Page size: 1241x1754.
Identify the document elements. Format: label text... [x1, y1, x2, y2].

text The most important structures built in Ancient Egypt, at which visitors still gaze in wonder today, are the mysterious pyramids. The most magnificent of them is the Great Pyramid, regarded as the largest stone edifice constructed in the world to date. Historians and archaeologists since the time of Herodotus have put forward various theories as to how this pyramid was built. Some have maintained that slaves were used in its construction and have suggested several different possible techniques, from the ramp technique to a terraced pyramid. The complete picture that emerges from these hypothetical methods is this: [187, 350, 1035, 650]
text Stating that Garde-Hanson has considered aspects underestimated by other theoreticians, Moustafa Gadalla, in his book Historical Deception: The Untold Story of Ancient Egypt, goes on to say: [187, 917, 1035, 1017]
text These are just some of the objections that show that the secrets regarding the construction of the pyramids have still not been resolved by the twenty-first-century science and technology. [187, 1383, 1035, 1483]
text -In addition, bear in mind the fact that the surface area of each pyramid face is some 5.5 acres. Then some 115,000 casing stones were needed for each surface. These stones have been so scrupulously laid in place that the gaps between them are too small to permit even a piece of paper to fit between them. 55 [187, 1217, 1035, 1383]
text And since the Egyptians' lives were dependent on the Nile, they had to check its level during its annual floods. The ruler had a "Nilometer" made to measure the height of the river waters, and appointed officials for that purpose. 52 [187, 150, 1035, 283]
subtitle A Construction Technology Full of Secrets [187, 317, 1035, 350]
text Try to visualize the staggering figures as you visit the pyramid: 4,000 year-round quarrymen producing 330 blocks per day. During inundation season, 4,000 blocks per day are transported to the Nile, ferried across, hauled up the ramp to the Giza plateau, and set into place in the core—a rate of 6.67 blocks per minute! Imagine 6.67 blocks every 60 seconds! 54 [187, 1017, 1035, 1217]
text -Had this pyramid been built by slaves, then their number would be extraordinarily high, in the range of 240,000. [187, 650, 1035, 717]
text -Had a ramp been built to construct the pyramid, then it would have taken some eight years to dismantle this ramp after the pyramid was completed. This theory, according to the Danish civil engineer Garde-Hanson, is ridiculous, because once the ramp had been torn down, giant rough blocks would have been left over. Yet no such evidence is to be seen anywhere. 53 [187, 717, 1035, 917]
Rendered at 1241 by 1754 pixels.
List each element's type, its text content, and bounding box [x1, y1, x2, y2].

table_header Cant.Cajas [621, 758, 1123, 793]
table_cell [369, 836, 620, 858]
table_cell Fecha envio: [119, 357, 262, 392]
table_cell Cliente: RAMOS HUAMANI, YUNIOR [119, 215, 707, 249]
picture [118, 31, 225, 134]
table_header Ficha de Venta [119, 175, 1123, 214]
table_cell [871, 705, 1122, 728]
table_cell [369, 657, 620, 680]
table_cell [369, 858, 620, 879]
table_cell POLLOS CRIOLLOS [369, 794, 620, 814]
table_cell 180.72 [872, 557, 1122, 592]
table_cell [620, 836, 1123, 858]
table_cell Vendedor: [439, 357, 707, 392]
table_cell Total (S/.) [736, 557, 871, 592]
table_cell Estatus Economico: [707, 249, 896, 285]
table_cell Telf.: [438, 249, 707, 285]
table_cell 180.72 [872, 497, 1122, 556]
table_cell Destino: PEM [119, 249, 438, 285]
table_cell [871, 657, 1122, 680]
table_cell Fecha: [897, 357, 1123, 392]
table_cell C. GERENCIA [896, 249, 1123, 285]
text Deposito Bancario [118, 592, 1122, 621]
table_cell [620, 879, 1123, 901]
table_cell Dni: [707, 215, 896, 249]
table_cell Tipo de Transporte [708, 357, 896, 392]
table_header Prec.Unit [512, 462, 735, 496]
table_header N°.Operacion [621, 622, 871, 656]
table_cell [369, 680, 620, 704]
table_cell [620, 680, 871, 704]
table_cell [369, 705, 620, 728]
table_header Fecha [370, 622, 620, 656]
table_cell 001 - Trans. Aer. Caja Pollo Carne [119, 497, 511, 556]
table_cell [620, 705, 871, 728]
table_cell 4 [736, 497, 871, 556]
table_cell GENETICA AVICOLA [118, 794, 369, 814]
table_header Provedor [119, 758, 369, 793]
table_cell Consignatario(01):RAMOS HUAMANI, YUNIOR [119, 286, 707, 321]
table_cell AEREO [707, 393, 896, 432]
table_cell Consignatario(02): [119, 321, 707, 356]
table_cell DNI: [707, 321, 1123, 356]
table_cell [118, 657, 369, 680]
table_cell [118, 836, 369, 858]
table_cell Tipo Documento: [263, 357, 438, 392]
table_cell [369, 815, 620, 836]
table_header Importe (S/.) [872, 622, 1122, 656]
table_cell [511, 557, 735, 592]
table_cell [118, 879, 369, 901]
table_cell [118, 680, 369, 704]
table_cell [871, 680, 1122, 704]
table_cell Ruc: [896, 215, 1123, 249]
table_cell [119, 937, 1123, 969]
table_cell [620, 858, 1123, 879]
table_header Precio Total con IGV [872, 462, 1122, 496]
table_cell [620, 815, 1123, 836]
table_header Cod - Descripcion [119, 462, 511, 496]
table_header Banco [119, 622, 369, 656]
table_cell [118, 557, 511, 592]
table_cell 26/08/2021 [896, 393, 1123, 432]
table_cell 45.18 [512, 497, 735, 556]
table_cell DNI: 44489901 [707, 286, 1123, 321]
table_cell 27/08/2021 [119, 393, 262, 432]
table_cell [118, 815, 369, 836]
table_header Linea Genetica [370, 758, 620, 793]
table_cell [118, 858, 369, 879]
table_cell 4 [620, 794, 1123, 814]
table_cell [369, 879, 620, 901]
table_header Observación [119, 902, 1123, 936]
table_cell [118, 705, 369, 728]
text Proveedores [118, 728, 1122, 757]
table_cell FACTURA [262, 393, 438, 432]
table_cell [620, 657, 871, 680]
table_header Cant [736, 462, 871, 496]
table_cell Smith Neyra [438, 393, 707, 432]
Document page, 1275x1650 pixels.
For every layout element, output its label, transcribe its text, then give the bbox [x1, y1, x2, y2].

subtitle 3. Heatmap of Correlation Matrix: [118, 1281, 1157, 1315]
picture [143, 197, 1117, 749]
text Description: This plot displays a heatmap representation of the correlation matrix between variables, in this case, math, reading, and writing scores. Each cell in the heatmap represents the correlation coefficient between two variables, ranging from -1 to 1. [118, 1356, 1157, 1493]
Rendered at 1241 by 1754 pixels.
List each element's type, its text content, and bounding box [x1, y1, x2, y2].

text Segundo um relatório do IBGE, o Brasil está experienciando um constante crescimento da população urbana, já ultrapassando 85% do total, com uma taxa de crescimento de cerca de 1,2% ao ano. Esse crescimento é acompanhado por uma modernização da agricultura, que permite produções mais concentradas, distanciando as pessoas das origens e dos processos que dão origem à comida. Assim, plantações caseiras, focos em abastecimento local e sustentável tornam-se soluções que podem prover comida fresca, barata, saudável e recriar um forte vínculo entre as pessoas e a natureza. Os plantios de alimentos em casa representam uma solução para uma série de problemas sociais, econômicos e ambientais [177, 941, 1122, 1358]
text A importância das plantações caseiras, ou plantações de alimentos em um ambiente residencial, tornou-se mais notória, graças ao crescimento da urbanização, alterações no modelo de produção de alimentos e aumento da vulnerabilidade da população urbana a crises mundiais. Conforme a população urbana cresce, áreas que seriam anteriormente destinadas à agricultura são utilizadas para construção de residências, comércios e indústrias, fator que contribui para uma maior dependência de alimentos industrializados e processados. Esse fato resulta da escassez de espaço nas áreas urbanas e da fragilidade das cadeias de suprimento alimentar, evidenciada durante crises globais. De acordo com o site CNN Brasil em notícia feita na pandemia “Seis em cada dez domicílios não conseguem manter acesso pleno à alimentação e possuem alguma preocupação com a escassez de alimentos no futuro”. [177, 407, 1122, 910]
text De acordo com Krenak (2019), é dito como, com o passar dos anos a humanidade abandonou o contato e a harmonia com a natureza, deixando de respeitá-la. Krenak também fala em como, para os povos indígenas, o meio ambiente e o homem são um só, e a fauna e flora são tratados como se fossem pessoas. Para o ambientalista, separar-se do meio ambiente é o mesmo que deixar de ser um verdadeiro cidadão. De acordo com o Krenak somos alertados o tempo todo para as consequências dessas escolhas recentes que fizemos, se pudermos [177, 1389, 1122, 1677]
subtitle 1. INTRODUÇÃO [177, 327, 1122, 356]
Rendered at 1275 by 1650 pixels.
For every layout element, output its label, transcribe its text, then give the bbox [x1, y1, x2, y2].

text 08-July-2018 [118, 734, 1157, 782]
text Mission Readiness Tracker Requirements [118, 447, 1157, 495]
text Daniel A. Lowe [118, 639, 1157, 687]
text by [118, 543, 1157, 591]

■ ■ ■

INSTRUCTIONS FOR THE TASK: Rewrite the records as a numbered list, starting at their first line and ending at the line that contains "Identify the document". Include both of those lines and leave out any blank lines.

OUTPUT FOR THIS EXERCISE:
1. Page size: 1241x1754.
2. Identify the document elements. Format: label text... [x1, y1, x2, y2].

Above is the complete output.